BERLINALE 73 - "Le Proprietà dei Metalli"
Italia Centrale. In un paese che cambia (come sempre), un bambino che vive in campagna con la famiglia, ma senza la mamma, è in grado di piegare i metalli. Siamo negli anni 70 e
Uri Geller, illusionista israeliano, è sulla cresta dell'onda per la sua capacità di piegare oggetti metallici con la forza della mente. Anche il piccolo Pietro ha questa dote, almeno a quanto si dice in giro. Dalla città arriva un professore universitario per studiarlo e dimostrare l'esistenza di questi fenomeni paranormali.

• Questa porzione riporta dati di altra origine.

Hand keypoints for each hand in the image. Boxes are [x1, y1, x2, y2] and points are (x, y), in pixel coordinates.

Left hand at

Antonio Bigini mette in scena una storia semplice, lineare che alle lunghe fa però fatica a diventare un film. In realtà succede poco, come nella vita, ma è proprio questa la differenza tra la vita e il cinema. In "

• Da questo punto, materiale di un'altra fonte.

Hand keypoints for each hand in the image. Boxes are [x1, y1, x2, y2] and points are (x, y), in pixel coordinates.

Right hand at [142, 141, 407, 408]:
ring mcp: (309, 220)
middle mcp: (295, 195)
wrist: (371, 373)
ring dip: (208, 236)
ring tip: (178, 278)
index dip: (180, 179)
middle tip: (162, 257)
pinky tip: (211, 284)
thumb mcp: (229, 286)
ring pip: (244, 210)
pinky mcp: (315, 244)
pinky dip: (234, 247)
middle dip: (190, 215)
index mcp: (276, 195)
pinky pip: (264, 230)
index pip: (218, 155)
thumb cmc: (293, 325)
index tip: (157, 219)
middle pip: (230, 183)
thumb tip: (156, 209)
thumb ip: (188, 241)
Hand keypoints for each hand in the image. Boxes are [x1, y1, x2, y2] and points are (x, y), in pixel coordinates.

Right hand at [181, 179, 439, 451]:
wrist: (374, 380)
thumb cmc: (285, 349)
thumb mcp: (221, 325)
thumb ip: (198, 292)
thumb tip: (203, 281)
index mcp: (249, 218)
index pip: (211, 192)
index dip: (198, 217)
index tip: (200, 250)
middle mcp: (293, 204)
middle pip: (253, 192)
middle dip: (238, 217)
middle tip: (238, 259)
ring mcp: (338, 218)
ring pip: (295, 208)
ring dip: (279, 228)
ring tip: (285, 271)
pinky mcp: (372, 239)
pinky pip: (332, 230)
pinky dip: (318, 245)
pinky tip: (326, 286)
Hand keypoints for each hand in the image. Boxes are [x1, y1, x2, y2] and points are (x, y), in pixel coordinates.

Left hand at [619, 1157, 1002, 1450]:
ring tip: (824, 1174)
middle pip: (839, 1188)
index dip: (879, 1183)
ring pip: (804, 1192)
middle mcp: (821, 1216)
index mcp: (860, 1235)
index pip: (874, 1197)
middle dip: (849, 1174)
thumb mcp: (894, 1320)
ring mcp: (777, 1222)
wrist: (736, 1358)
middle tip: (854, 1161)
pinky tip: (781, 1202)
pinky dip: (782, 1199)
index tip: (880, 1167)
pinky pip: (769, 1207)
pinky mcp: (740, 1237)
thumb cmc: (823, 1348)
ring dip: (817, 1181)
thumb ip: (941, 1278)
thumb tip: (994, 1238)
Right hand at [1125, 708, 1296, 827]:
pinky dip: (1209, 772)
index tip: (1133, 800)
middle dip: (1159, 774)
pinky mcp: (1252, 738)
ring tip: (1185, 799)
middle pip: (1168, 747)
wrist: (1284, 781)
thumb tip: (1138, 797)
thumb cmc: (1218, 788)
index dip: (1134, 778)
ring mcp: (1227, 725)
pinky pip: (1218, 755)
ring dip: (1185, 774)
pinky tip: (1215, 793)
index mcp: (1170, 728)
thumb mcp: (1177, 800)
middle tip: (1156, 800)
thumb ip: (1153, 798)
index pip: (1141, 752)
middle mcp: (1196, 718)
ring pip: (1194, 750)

Le Proprietà dei Metalli" la ricerca di sottrazione è mirata verso ogni aspetto del film, a partire dalla scrittura di dialoghi e personaggi, passando per un casting asciutto, senza ricami, e per la conseguente interpretazione, fino ad arrivare all'ambientazione e allo sviluppo della storia.
Bigini sceglie di non seguire ogni possibile sviluppo in grado di emozionare, andando a riportare i fatti con lo sguardo di chi passa lì per caso e che accanto agli eventi salienti vede inevitabilmente anche ciò che interessa meno, finendo per mettere in secondo piano la crescita di storia e personaggi e perdendo tanto, troppo tempo dietro all'atmosfera e al realismo. Disegna a lungo i caratteri, tra ambiente e situazioni, che però è come se finissero troppo distanti dall'obiettivo per esser messi a fuoco e creare la necessaria empatia.
"
Le Proprietà dei Metalli" è un esordio alla regia che sembra fatto da qualcuno che sa molto ma rinuncia a metterlo in scena per timore di scoprirsi e di entrare in un meccanismo tanto amato ma dove, per lasciare il segno, bisogna scegliere di esporsi.